In the week ended October 23, investors poured $US5 billion into European equity funds, marking the biggest weekly inflow ever into the asset class.
These funds have seen nothing but inflows for the past 17 weeks — since the beginning of the second quarter, when PMI surveys suggested the eurozone was finally emerging from recession.
In recent weeks, some shops have been building the case for European equities vis-a-vis their U.S. counterparts.
Société Générale’s asset allocation team, for example, released a report arguing that the S&P 500 would drop 15% when the Federal Reserve winds down its quantitative easing program in 2014, then go nowhere for years.
“Strategically, we advise investors to switch into eurozone and Japanese equities, where economic policy is much clearer, monetary policy very loose and positioning is low,” said SocGen’s global head of asset allocation, Alain Bokobza, in the report.

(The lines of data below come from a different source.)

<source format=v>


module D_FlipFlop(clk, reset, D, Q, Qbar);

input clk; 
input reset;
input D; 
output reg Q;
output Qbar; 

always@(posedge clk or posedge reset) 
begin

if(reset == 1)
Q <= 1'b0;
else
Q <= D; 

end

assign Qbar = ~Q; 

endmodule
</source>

SocGen equity strategist Paul Jackson followed up the report with 12 charts making the case for European stocks.
Meanwhile, European earnings estimates continue to face downgrades.

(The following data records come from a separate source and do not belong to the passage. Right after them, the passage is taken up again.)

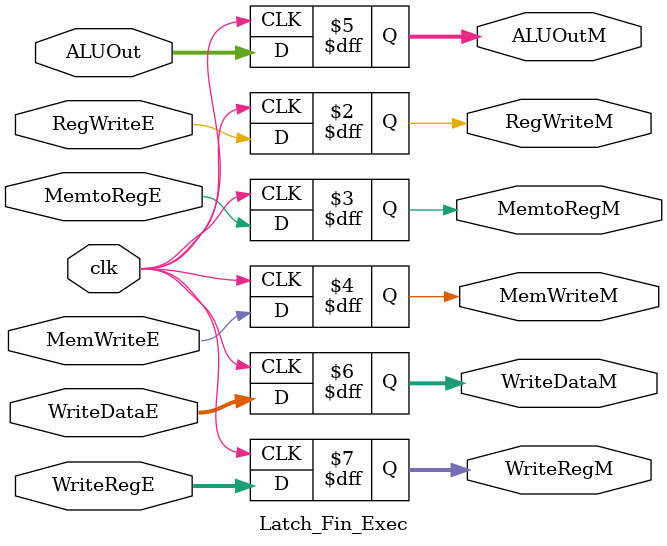
<source format=v>
`timescale 1ns / 1ps
module Latch_Fin_Exec(
	input wire RegWriteE,
	input wire MemtoRegE,
	input wire MemWriteE,
	input wire [31:0]ALUOut,
	input wire [31:0]WriteDataE,
	input wire [4:0]WriteRegE,
	input wire clk,
	output reg RegWriteM,
	output reg MemtoRegM,
	output reg MemWriteM,
	output reg [31:0]ALUOutM,
	output reg [31:0]WriteDataM,
	output reg [4:0]WriteRegM
);

always@(posedge clk)
begin
	RegWriteM <= RegWriteE;
	MemtoRegM <= MemtoRegE;
	MemWriteM <= MemWriteE;
	ALUOutM <= ALUOut;
	WriteDataM <= WriteDataE;
	WriteRegM <= WriteRegE;
end

endmodule

</source>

“Yet another month of (broad-based) earnings cuts ahead of the Q3 reporting season,” writes Deutsche Bank strategist Lars Slomka in a note to clients. “Monthly earnings revisions remain 1) negative and 2) broad-based in Europe as indicated by our company revision ratio (up-downgrades relative to total up-/and downgrades), which deteriorated further to -0.27 in October (vs. -0.24 in September).”
Morgan Stanley strategist Graham Secker says investors “may be assuming too much too soon.”
“Of particular interest to us is the renewed drop in European earnings revisions that have fallen for the last three weeks and are now down to -7%,” writes Secker in a note. “Although we’re only just starting Europe’s 3Q reporting season, the early signs have been supportive to our view that we’re still a quarter or so away from an upgrade cycle and that expectations for the more cyclical areas of the market may be assuming too much too soon.”
BofA Merrill Lynch strategist John Bilton shows less concern.
“We wouldn’t extrapolate early weakness into the full [earnings reporting] season, as some firms who warned chose to report early,” says Bilton. “Staples & hard cyclicals likely continue to struggle, but we’re optimistic on domestic EU sectors and financials. 3Q and 4Q are the ‘show me’ quarters for EU earnings. But portfolio managers care most about the 2014 outlook; EPS beats of 45-50% in 3Q is likely enough to keep PMs overweight Europe.”